REQUIRED WORK >> What you return must be the full data, repeated verbatim, with no pictures in it.

______

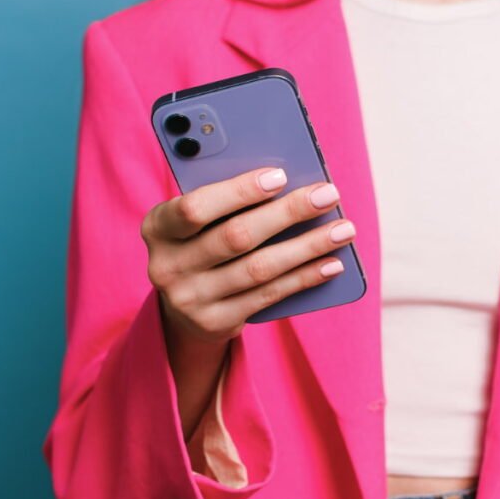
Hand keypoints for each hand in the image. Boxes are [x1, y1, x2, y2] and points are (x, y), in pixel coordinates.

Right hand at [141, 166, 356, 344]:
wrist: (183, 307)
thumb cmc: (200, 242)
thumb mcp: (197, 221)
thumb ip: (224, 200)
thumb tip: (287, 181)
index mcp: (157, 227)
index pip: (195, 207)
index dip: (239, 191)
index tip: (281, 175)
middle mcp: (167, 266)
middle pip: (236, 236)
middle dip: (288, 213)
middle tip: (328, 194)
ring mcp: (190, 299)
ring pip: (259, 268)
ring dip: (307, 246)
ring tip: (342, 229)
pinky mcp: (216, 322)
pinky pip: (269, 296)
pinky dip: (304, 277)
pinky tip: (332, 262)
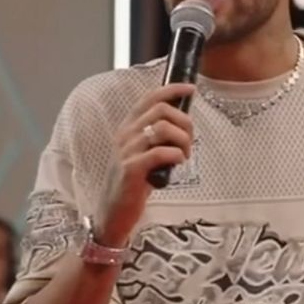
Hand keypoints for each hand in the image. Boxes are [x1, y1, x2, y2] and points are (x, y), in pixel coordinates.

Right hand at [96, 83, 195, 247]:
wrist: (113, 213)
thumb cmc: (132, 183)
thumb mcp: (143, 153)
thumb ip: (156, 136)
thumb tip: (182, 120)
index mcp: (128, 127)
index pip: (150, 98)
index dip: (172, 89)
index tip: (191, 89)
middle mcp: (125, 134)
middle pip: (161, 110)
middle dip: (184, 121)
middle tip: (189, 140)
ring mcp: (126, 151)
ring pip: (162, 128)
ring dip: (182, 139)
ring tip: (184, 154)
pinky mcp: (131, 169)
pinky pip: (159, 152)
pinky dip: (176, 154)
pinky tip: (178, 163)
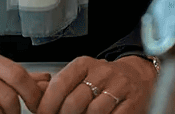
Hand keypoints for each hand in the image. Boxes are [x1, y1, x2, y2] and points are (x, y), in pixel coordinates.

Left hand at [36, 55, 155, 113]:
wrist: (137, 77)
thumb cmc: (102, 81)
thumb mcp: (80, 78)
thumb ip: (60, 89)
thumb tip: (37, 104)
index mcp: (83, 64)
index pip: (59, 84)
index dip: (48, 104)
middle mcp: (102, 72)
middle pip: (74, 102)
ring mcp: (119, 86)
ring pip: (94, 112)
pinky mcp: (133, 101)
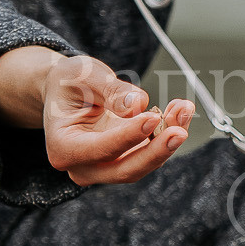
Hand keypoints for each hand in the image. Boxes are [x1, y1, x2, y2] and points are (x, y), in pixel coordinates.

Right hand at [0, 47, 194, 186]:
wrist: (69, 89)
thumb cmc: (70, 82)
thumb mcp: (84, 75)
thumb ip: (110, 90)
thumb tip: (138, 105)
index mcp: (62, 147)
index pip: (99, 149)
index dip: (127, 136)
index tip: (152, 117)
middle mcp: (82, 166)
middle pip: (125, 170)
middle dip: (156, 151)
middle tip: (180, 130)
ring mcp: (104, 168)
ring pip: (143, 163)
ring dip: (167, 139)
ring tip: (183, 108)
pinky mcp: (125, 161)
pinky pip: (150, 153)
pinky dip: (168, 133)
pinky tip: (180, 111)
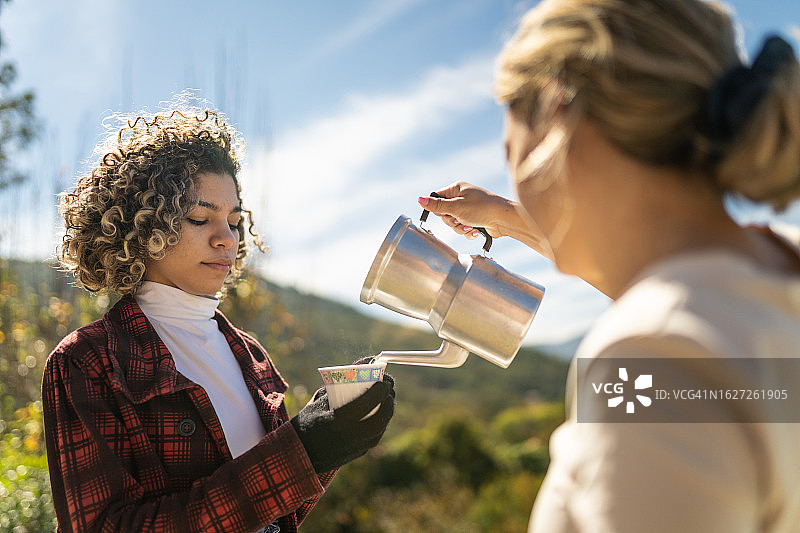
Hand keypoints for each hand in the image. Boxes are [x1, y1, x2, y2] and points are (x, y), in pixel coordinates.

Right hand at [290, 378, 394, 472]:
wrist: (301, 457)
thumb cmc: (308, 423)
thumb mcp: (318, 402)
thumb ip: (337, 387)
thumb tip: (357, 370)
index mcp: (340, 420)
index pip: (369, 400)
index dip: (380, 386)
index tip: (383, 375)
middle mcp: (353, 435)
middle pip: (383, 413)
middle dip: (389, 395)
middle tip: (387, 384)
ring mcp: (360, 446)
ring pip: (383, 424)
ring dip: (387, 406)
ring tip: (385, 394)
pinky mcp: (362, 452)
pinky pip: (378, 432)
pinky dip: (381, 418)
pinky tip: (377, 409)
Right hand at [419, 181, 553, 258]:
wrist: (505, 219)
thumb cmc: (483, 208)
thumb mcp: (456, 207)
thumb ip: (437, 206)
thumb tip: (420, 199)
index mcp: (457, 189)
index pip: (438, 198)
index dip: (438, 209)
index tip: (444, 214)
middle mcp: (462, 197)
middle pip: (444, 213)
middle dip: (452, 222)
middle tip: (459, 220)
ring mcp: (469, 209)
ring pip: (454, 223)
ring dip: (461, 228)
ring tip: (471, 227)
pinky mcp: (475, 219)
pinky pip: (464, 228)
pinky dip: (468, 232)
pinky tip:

______

SOLUTION >>
Hand keypoints for each hand in the image. Boxes are [x1, y1, x2, y2] and points are (x, y), in pixel coordinates.

Right hand at [141, 166, 356, 344]:
wrist: (183, 307)
thumb cmc: (200, 242)
thumb mcp: (197, 221)
thumb ip: (224, 200)
thumb tip: (287, 181)
index mcp: (157, 227)
index pip: (195, 207)
index dip: (239, 191)
index tip: (281, 175)
middle mcp: (167, 266)
middle pip: (236, 236)
middle dip: (288, 213)
middle tip: (328, 194)
ring mcp: (190, 299)
ring pip: (259, 268)
ring dip: (307, 246)
ring tip: (342, 229)
pinky mcp: (216, 322)
pinky pip: (269, 296)
pinky dip: (304, 277)
pinky tip: (332, 262)
Hand keypoints for each hand in the image. Boxes are [x1, y1, x2, y2] and points are (x, y), in pixel coordinates.

Right hand at [96, 83, 195, 247]:
wrist: (113, 213)
thumb cmc: (132, 183)
thumb mcp: (143, 153)
thumb ip: (156, 136)
thumb tip: (182, 120)
index mcp: (128, 127)
index pip: (150, 98)
index dip: (172, 89)
index tip: (191, 89)
middle mcp: (125, 134)
middle pip: (161, 110)
middle dip: (184, 121)
middle tip: (189, 140)
ring mcp: (126, 151)
ring pip: (162, 128)
ring dip: (182, 139)
ring tip: (184, 154)
pinky mcp: (131, 169)
pinky pip: (159, 152)
pinky dip: (176, 154)
pinky tip: (178, 163)
Hand keypoints for each hand in the image. Boxes are [x1, y1, x2, y2] and points are (x, y), in pixel coordinates.

Left hand at [36, 55, 155, 113]:
wrist: (137, 77)
thumb cmc: (102, 81)
thumb mcp: (80, 78)
thumb ip: (60, 89)
thumb tip: (37, 104)
index mcp: (83, 64)
index pip: (59, 84)
index dip: (48, 104)
middle mcp: (102, 72)
middle pip: (74, 102)
ring mcp: (119, 86)
ring pip: (94, 112)
pinky mcp: (133, 101)
Hand keypoints for each hand in the image. Boxes are [x1, y1, x2, y2] and points are (x, y), in pixel coordinates.

Right hand at [0, 47, 194, 186]:
wrist: (69, 89)
thumb cmc: (70, 82)
thumb mcp: (84, 75)
thumb ip: (110, 90)
thumb tip: (138, 105)
index mcp: (62, 147)
index pip: (99, 149)
index dip: (127, 136)
index tip: (152, 117)
middle mcp: (82, 166)
middle pip: (125, 170)
middle dip: (156, 151)
middle tip: (180, 130)
ring mcp: (104, 168)
ring pip: (143, 163)
ring dip: (167, 139)
ring tip: (183, 108)
pinky mcp: (125, 161)
pinky pip: (150, 153)
pinky dip: (168, 133)
pinky tip: (180, 111)
Hand keypoints for each hand in the image. Boxes are [x1, y1, x2, y2] and points are (x, y), in pixel coordinates.

Right hand at [290, 378, 394, 472]:
wrist: (301, 457)
thumb cmc: (308, 423)
thumb mcp: (318, 402)
thumb ip: (337, 387)
thumb tip: (357, 370)
index mcp: (340, 420)
index pip: (369, 400)
index dip: (380, 386)
index tip: (383, 375)
middle mcp: (353, 435)
middle pip: (383, 413)
middle dip: (389, 395)
middle tip: (387, 384)
ring mcp: (360, 446)
ring pip: (383, 424)
ring dip: (387, 406)
ring tip: (385, 394)
pinky mcp: (362, 452)
pinky pip: (378, 432)
pinky dip: (381, 418)
pinky tip: (377, 409)
Right hand at [419, 181, 553, 258]:
wrist: (505, 219)
thumb cmc: (483, 208)
thumb mcp: (456, 207)
thumb ip: (437, 206)
thumb tip: (420, 199)
index mcp: (457, 189)
index pip: (438, 198)
index dip: (438, 209)
index tip: (444, 214)
middle mcp: (462, 197)
middle pip: (444, 213)
middle dip: (452, 222)
middle tip: (459, 220)
ring mcp: (469, 209)
ring pip: (454, 223)
ring dip: (461, 228)
ring tip: (471, 227)
pinky mcp: (475, 219)
pinky pip: (464, 228)
pinky dip: (468, 232)
pinky tip:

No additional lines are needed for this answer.